Nadezda Fedorova, Freie Universität Berlin
Die gegenwärtige russischsprachige Literatur Lettlands begann sich in der kulturellen Opposition der lettischen Sowjetrepublik der 80er Jahre des vorigen Jahrhunderts zu formen. Maßgeblich für die Entwicklung ihrer Ästhetik war ihre Positionierung auf der Schnittstelle zwischen der nationalen lettischen Literatur und der inoffiziellen Literatur Russlands.
Die ideelle und ästhetische Ausrichtung, die die russischsprachige Literatur Lettlands bestimmt, bildete sich Mitte der 80er Jahre in literarischen Kreisen um die kulturpolitische Zeitschrift „Rodnik“ (Quelle) heraus. Seit Ende der 90er Jahre ist ihr Zentrum das literarisch-intermediale Projekt „Orbita“.
Das Ziel meiner Dissertation ist eine umfassende historische und literaturwissenschaftliche Untersuchung dieses kulturellen Phänomens. Die Untersuchung wird in zwei Hauptteile gegliedert. Im ersten werde ich soziologische, historische und kulturelle Voraussetzungen für die Herausbildung der russischsprachigen Literatur Lettlands darstellen. Dabei werde ich mich sowohl auf schriftlichen Quellen (Periodika, historische und kulturpolitische Analysen) wie auf persönliche Interviews mit den Autoren und Akteuren der kulturellen Opposition der 80er Jahre und mit heutigen Autoren stützen.
Im zweiten Teil meiner Untersuchung werde ich eine komparatistische Analyse literarischer Schlüsseltexte unternehmen. Dazu kommt das für die lettische Literatur so wichtige Genre der Audio- und Videogedichte. Es sollen die Arbeiten russischsprachiger Autoren Lettlands aus dem Umkreis von „Rodnik“ und „Orbita“ mit einerseits zeitgenössischen, lettischsprachigen Autoren und andererseits Autoren der inoffiziellen Literatur Russlands der 80er Jahre sowie einiger heutiger russischer Autoren in dieser Tradition verglichen werden.
Als Ergebnis hoffe ich formale und inhaltliche Merkmale der russischsprachigen Literatur Lettlands sowie den Grad der Wechselwirkung dieser drei Literaturen (russischsprachige lettische, lettische und russische) aufeinander feststellen können.

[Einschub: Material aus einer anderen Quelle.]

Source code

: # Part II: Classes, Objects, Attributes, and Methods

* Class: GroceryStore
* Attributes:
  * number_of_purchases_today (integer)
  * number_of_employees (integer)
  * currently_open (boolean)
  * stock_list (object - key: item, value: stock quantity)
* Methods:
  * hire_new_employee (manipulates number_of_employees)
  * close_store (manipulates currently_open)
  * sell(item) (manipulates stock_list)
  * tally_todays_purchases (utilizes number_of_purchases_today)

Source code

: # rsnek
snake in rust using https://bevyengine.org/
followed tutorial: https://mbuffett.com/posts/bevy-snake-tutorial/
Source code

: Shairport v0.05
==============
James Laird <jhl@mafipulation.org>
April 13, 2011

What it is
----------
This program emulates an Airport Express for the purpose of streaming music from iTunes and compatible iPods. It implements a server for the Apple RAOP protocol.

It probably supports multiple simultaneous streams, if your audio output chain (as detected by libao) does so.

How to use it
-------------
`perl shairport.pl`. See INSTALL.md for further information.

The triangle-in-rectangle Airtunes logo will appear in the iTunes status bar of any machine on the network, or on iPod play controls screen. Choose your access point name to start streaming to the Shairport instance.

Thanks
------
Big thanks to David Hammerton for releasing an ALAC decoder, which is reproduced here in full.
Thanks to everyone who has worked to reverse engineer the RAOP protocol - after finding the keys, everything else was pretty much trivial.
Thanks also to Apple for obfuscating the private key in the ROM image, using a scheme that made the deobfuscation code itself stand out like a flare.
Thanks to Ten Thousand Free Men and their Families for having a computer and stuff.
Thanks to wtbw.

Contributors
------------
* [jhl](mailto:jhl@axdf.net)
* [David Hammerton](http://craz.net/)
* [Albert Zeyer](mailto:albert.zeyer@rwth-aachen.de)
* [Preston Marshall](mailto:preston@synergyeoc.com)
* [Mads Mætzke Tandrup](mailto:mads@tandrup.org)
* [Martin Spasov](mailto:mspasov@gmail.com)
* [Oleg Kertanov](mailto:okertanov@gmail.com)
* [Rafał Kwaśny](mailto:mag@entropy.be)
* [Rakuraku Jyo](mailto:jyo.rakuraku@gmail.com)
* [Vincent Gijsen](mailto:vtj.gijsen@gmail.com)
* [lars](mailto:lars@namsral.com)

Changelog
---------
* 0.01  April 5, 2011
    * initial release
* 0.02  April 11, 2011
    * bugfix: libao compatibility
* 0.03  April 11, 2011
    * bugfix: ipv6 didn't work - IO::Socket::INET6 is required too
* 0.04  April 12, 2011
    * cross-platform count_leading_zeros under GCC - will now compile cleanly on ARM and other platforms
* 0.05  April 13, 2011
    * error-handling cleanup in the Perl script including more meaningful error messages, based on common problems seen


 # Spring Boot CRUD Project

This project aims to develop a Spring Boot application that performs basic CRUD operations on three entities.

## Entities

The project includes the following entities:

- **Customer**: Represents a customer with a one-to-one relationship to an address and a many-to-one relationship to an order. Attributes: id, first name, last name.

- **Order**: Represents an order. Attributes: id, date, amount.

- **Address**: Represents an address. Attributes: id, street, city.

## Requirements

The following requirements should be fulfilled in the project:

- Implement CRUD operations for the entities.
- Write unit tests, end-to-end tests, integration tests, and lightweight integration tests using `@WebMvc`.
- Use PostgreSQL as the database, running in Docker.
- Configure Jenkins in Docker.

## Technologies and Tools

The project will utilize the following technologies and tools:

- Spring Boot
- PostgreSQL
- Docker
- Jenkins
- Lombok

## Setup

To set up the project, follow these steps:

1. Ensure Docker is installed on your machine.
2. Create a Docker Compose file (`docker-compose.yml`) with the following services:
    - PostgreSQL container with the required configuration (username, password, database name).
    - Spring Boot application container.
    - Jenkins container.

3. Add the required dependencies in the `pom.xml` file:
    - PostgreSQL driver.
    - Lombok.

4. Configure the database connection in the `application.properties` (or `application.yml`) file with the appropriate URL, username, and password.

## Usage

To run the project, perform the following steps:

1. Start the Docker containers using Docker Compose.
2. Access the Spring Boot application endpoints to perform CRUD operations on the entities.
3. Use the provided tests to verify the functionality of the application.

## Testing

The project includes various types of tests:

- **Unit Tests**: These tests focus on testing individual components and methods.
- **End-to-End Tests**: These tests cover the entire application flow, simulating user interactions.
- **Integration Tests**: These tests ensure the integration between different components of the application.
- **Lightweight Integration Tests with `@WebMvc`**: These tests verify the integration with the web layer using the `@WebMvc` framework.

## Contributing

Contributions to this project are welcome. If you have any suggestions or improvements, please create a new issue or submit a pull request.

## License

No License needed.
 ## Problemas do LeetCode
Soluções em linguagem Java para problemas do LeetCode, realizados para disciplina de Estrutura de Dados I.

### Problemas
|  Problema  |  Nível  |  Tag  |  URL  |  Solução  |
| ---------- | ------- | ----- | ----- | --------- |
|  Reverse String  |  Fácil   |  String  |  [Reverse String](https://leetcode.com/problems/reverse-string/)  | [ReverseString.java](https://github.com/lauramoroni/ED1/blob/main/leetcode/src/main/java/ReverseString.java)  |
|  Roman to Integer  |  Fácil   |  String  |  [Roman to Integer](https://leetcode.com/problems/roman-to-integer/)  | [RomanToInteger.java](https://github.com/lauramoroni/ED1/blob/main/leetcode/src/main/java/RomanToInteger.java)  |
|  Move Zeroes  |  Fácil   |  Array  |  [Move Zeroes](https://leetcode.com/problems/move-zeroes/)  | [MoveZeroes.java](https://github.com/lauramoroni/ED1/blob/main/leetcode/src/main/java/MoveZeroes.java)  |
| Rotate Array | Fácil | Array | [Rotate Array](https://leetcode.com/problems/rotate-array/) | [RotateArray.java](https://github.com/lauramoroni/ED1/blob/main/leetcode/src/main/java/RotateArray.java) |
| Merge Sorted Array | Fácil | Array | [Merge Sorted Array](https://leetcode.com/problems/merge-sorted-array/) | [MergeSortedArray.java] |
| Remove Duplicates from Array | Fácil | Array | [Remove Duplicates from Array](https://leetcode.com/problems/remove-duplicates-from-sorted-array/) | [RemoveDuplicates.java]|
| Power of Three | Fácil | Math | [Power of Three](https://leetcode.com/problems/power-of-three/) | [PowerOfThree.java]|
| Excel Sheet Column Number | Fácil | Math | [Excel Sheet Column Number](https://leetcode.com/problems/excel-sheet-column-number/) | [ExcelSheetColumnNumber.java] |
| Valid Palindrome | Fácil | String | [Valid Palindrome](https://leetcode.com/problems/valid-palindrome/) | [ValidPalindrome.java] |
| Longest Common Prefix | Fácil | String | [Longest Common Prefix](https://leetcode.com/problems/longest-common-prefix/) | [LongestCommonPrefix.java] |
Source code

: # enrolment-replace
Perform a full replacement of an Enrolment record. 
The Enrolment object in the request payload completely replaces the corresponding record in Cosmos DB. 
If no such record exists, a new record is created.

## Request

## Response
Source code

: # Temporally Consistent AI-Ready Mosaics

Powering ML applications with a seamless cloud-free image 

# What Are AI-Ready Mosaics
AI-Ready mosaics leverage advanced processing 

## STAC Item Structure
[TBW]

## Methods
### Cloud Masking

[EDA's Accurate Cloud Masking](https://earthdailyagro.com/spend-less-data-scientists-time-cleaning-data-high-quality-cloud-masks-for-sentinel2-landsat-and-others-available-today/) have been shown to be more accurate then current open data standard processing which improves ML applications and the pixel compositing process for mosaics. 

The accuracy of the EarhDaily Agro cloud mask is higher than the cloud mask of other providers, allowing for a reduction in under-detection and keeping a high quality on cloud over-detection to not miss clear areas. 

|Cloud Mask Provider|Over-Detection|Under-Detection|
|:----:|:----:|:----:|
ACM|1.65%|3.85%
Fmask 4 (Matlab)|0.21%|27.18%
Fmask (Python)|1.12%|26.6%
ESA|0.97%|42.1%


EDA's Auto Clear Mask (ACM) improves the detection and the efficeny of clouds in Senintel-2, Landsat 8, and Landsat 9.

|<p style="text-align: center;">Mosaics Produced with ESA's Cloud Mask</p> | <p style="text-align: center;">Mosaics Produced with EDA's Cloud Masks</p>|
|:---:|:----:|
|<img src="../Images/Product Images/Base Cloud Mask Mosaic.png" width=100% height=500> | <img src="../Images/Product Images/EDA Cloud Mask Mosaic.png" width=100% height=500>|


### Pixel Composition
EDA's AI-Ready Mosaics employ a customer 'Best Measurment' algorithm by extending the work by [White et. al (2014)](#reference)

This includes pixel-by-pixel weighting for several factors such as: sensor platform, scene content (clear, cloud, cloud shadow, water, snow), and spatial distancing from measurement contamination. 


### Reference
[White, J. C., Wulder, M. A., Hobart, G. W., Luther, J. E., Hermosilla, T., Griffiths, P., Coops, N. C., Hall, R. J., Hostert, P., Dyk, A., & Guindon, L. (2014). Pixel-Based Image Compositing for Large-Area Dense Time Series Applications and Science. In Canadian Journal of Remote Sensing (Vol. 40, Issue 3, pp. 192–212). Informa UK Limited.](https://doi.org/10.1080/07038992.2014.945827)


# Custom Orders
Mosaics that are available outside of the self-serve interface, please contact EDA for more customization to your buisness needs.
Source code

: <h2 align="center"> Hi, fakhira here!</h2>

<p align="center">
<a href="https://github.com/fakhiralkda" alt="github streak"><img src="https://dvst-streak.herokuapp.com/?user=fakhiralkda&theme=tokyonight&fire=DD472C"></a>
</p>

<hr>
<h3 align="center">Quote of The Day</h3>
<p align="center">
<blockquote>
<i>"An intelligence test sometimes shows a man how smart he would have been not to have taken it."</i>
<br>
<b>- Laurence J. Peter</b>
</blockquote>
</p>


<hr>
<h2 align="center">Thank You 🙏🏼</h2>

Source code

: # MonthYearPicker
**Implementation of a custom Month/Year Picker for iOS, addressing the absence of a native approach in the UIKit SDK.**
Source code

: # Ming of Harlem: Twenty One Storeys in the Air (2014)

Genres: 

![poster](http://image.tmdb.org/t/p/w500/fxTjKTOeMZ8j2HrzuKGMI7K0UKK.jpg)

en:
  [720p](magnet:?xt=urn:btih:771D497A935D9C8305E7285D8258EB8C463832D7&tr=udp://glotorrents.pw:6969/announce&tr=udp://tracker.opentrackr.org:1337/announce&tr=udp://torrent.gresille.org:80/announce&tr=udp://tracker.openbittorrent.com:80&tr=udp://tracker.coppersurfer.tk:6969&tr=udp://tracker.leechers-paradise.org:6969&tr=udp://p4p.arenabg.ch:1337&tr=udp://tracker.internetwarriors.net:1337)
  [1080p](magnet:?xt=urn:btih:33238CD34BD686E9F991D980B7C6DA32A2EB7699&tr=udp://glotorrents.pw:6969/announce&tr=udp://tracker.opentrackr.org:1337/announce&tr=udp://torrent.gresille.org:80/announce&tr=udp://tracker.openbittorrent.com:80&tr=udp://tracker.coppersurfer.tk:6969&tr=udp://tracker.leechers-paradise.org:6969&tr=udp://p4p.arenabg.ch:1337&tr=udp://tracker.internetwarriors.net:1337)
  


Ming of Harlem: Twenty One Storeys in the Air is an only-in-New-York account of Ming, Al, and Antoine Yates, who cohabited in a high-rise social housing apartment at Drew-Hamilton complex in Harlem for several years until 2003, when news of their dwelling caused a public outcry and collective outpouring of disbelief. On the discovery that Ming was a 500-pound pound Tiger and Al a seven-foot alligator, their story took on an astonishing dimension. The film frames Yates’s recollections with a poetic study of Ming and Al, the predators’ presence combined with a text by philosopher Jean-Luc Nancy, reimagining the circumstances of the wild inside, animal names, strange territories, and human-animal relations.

Im Fokus meines Interesses liegt also besonders die Interkulturalität der russischsprachigen Literatur Lettlands. Ihre konstitutive Intermedialität zwischen Schrift, Video, Musik ist ein zusätzlicher, wichtiger Aspekt. Im Laufe der Arbeit möchte ich auch die folgenden beiden Fragen beantworten: Welche Rolle spielte und spielt die russischsprachige Literatur Lettlands in der Bildung neuer ästhetischer Tendenzen im gesamten Raum der russischsprachigen Literatur? Warum griffen und greifen die russischsprachigen Autoren Lettlands überwiegend auf lyrische Formen zurück?